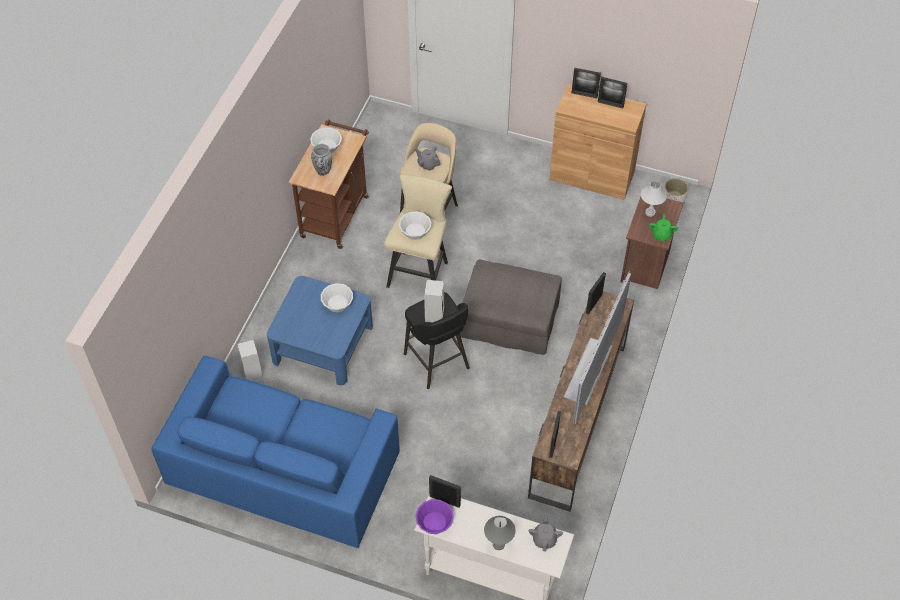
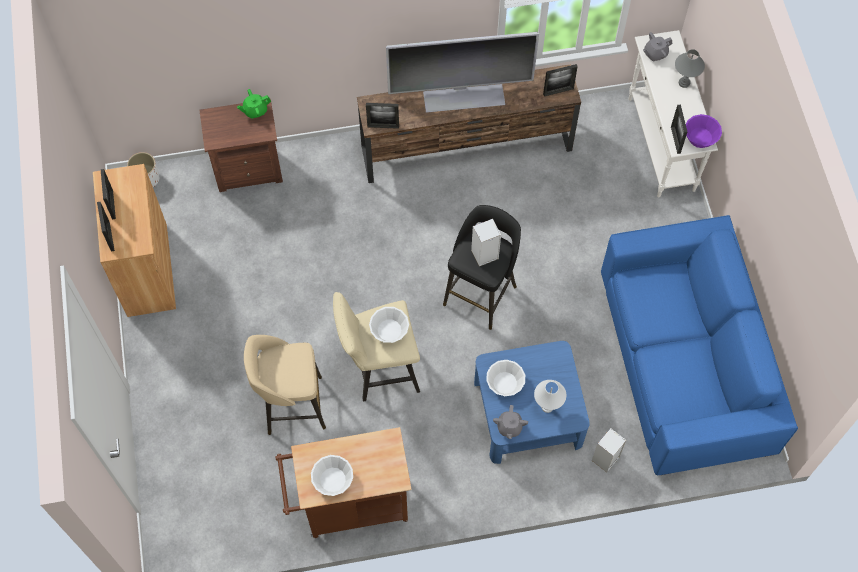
camera: 120 degrees left, 10 degrees up
vase [311,144,332,176] -> none
grey teapot [415,146,440,171] -> grey teapot moved to [493,405,528,439]
grey ottoman [460,259,562,355] -> none
white table lamp [641,181,667,217] -> white table lamp moved to [534,380,566,413]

──────

● What you will do
Your copy must reproduce the entries above in full, without their pictures.

● Your solution
camera: 120 degrees left, 10 degrees up
vase [311,144,332,176] -> none
grey teapot [415,146,440,171] -> grey teapot moved to [493,405,528,439]
grey ottoman [460,259,562,355] -> none
white table lamp [641,181,667,217] -> white table lamp moved to [534,380,566,413]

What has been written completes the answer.